Interesting read, thanks Presley31
When “the King” arrived at Fort Chaffee to begin basic training in 1958, U. S. Army liaison Arlie Metheny welcomed him.
Metheny, a military public information officer early in his career and later an educator, died Monday from complications of a stroke at Salem Place Nursing And Rehabilitation Center in Conway.
He was 90.
Around 100 people awaited Elvis Presley’s late arrival to the Army training grounds outside Fort Smith on March 24, 1958.
The solidly built 5-foot-6 Metheny, assigned to be Presley’s buffer from the media, immediately filled that role amidst the popping flashbulbs and photographers’ shouts.
Metheny wrote in an autobiography: “As the group stood to go to their barracks a photographer yelled to Elvis to salute. There was panic in his eyes, he looked around and I caught his eye and shook my head no so he declined.” The photographers flooded Presley with attention during his three days at the camp. Metheny wrote one particularly pesky freelancer snapped shots of Presley in his underwear and, during lunch, was “shooting every time [Presley ] opened his mouth. After a few minutes I suggested they let him eat and everyone but the freelancer backed off. I had the [military police ] escort him out of the mess hall.” Metheny kept a close watch on Presley. One of his seven sons, Gary Metheny remembered his father “nearly passing out when he came home.” Once there, he’d field three hours’ worth of calls from the national media, allowing him only three hours of sleep a night.
The night that Presley left, Metheny suffered severe exhaustion, was taken to the hospital and given five days of leave.
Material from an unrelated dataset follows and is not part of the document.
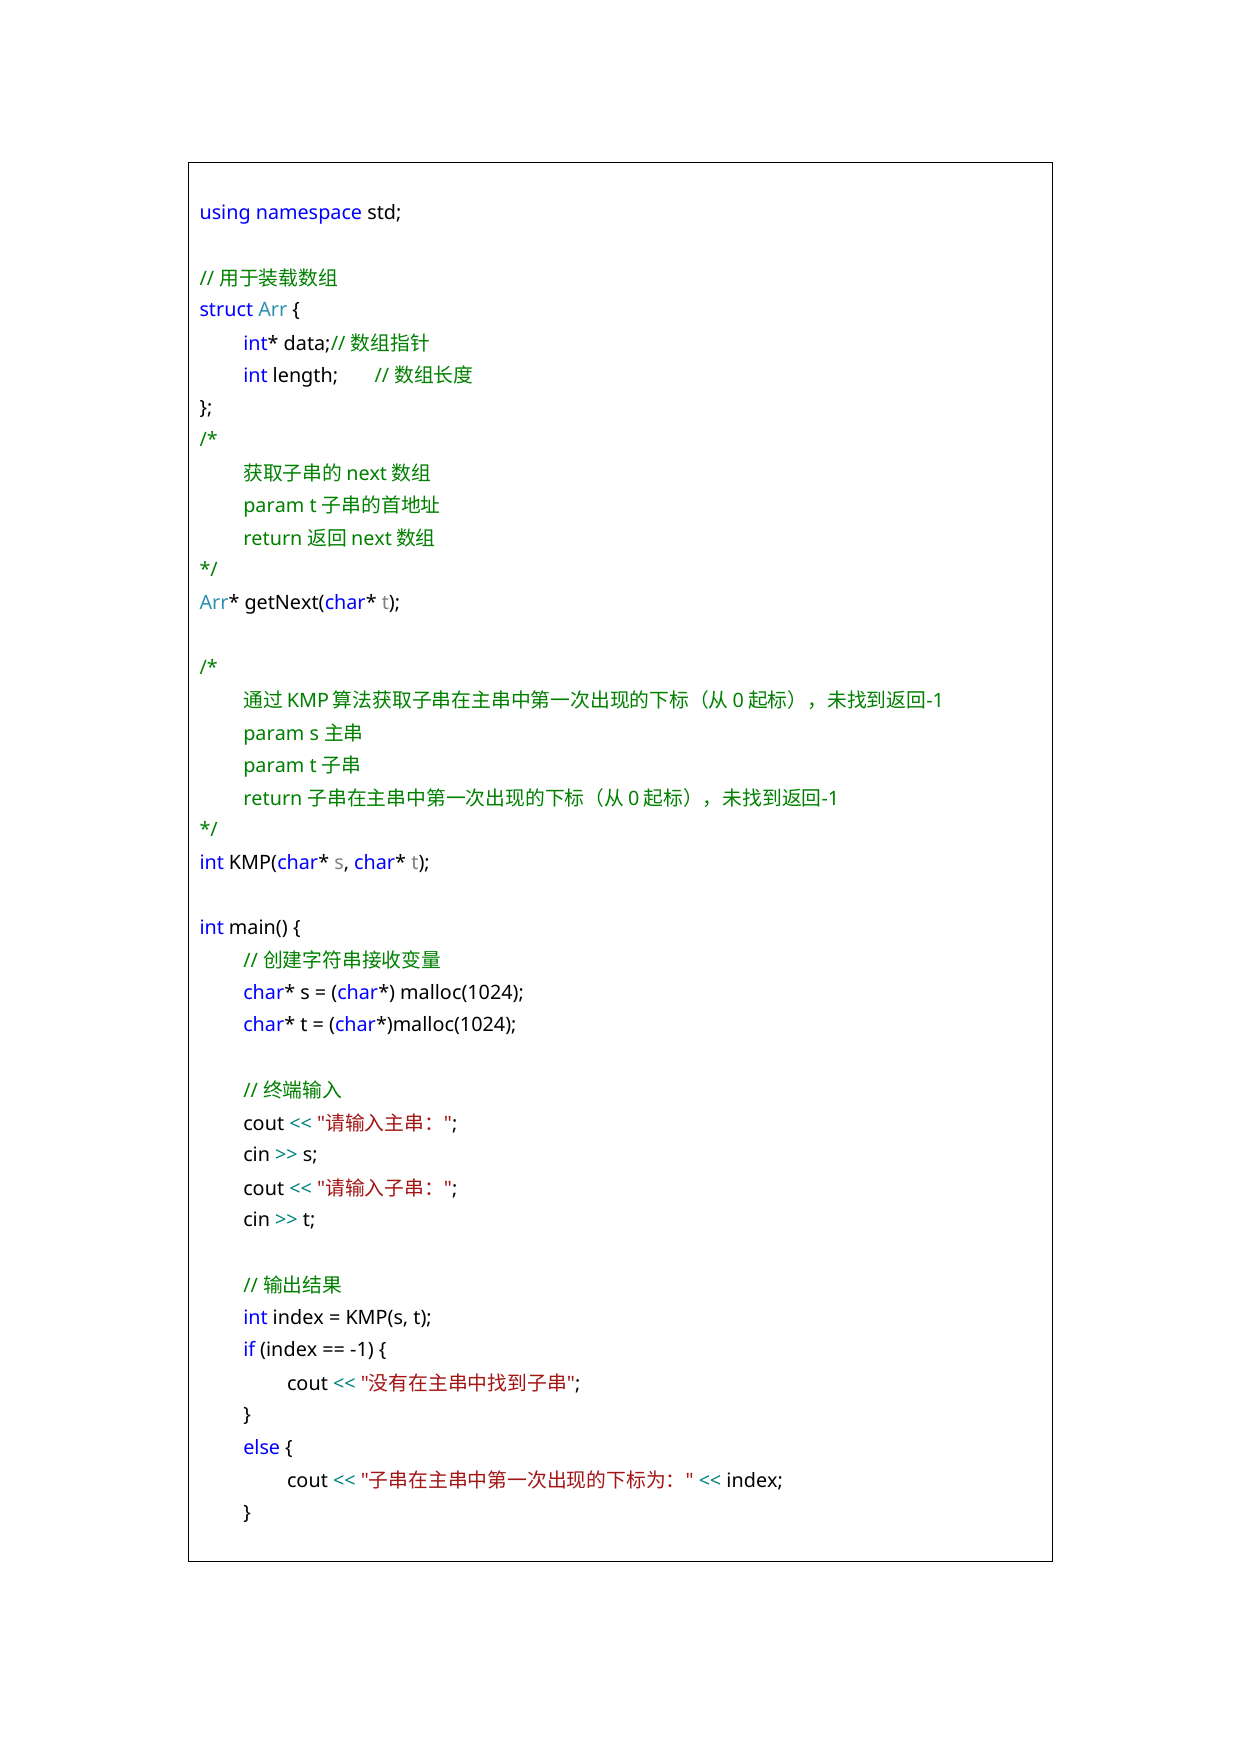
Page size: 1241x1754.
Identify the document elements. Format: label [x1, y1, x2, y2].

table_header [189, 163, 1052, 1561]
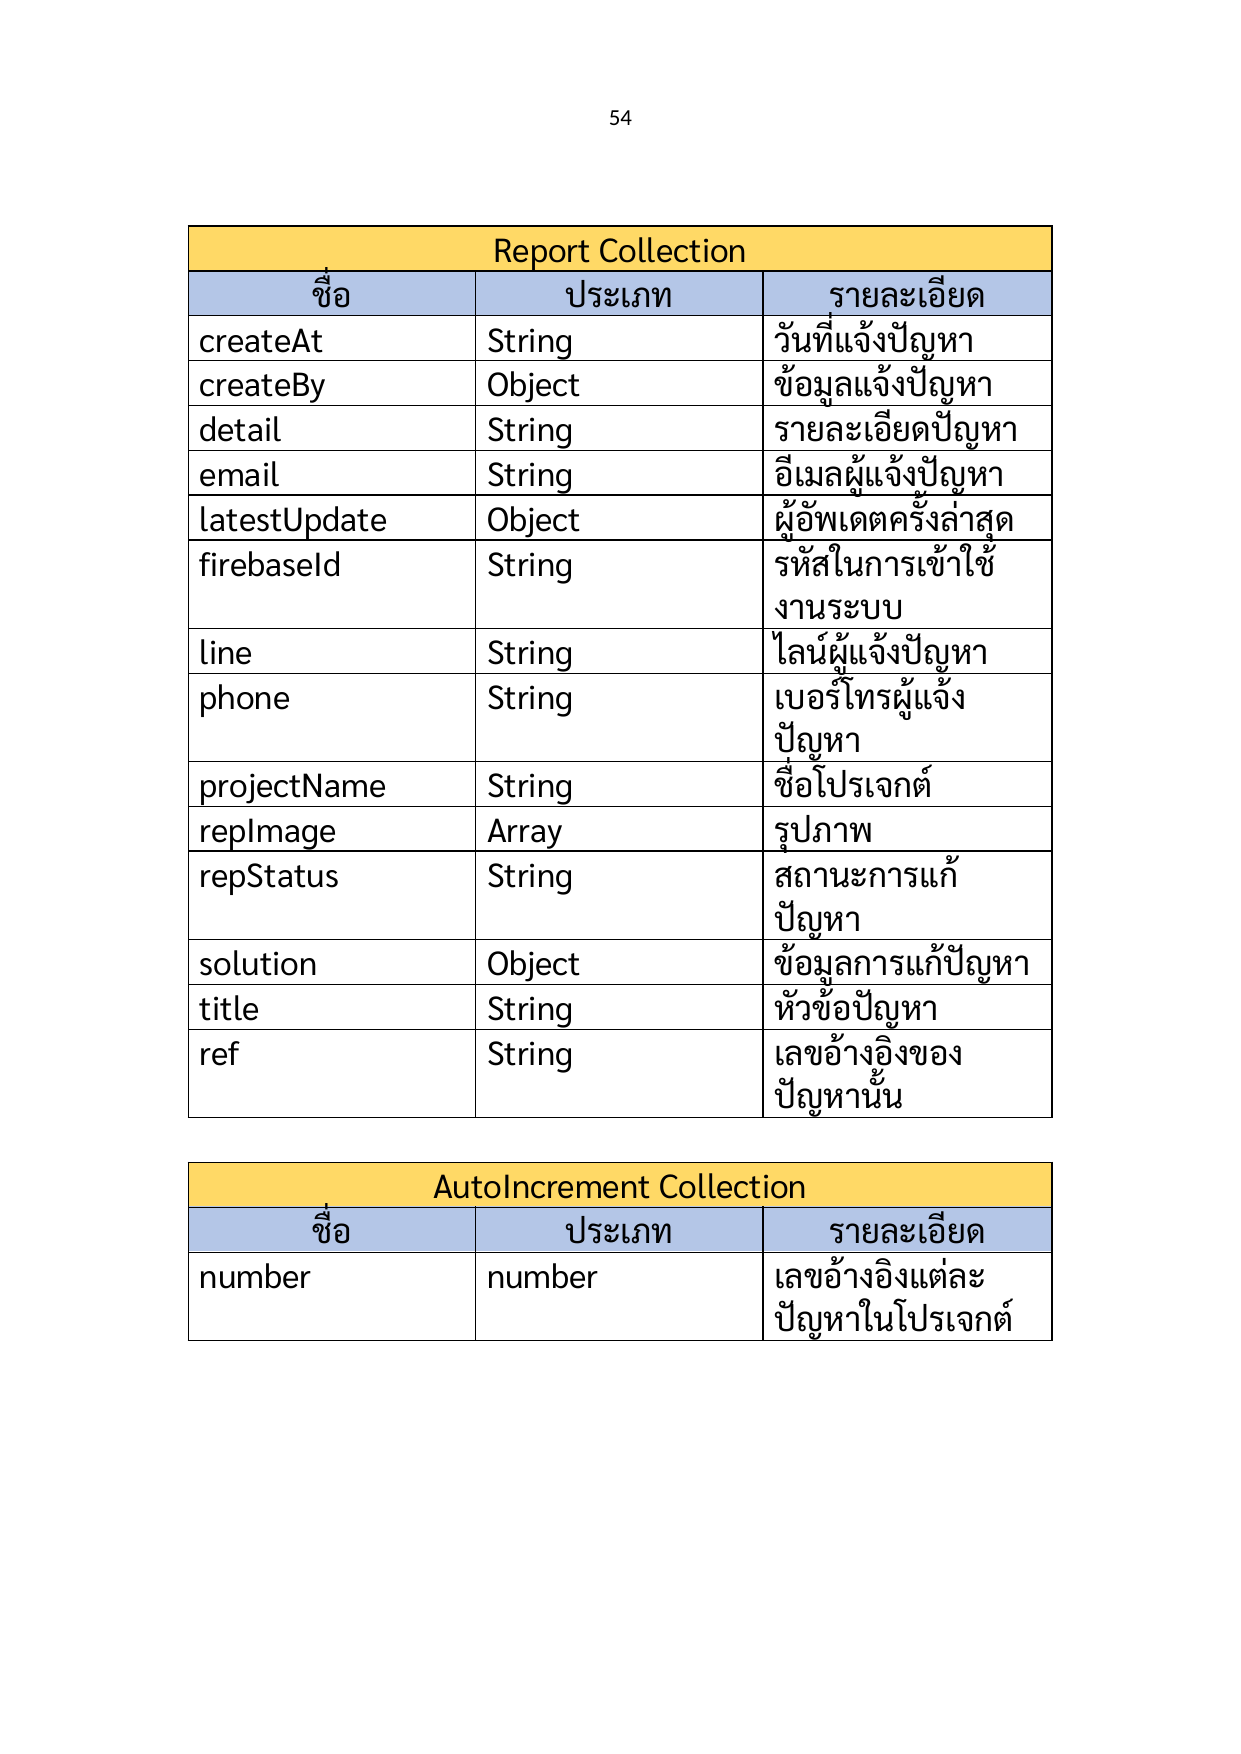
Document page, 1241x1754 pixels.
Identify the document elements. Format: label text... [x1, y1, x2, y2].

Still, the whirlwind of activity was an experience that Metheny treasured.
“He liked meeting new people and moving around,” Gary Metheny said. “He had no problem just getting up and going — he could do it in a minute.” Born Jan. 8, 1918, in Silverdale, Mo., Metheny, the eldest of seven children, boarded a freight train in 1938, left his cotton-farm home and spent a year picking apples, strawberries and cotton in Michigan, Texas, Illinois and Arkansas. He joined the Marines and married Willie Stroble in 1941. A couple of years after serving in World War II, Metheny transferred to the Army and was commissioned as a first lieutenant. While in the Army, he was stationed in Japan for nearly eight years until 1956. Metheny then moved to Fort Smith, where he stayed after retiring from the military in 1959, the year after his 12-year old son, Donald, was hit and killed by a car while delivering newspapers.
In the mid-1960 s, Metheny graduated with a master’s and Ph. D. in education from the University of Arkansas at Fayetteville. “He was a strong disciplinarian,” said Virginia McCaghren, a teacher whom Metheny hired in 1968 when he was superintendent of the Mayflower School District.
His wife died of cancer in 1986 and a month afterward he moved to be with family in Conway.
On its downtown streets, wearing a tan apron bulging with newspapers, Metheny delivered the Log Cabin Democrat to businesses.
McCaghren said: “Instead of dropping it at the door, he liked to hand it to the person.”